Under these conditions, however, the PNCR and others of its ilk play the role of a perpetually shortsighted and irrational party in conflict with a true humanistic and rational political party, on policy matters.
History provides numerous other examples of a conflict in Mannheimian terms between the humanistic and rational on the one hand, and the shortsighted and the irrational, on the other hand.
World War I shows the conflict between the German army, and German diplomats and political leaders. German diplomats and political leaders believed that Germany faced isolation and could not win; and so the only rational thing to do was to negotiate peace; the army wanted to continue the battle, and eventually became the loser.
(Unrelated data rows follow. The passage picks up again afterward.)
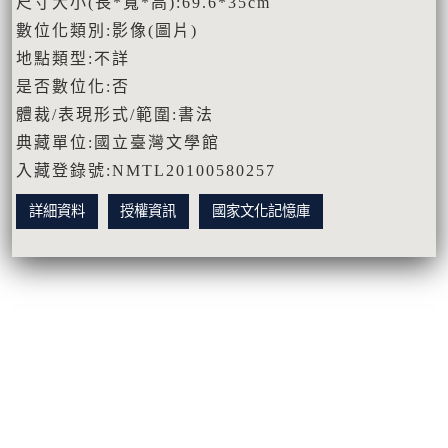
尺寸大小(長*寬*高):69.6*35cm
數位化類別:影像(圖片)
地點類型:不詳
是否數位化:否
體裁/表現形式/範圍:書法
典藏單位:國立臺灣文學館
入藏登錄號:NMTL20100580257
詳細資料
授權資訊
國家文化記憶庫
And then in the U.S. war on Iraq, there was the irrational President George Bush and his merry band of war mongers on one side, and the Congress and the people carrying some rationality on their side.
President Bush, in order to restore some lost pride, dignity, and integrity to his Administration, continued to play for time in his losing war on Iraq; Bush’s hedging became more aggressive and sinister, especially with significant odds stacked against him.
Freedom will become a people’s way of life only if reason and democracy prevail. And a new praxis will make this happen; a politics that prominently features rationality and humanism in its plan.
This Government understands this path to democracy and freedom; and its trailblazing on these fronts, both regionally and internationally, commenced a few moons back, bringing forth enormous gains; only if subverters could cease indulging in their ugly ecstasy would they see light from day; only then, would they see societal gains for democracy and freedom.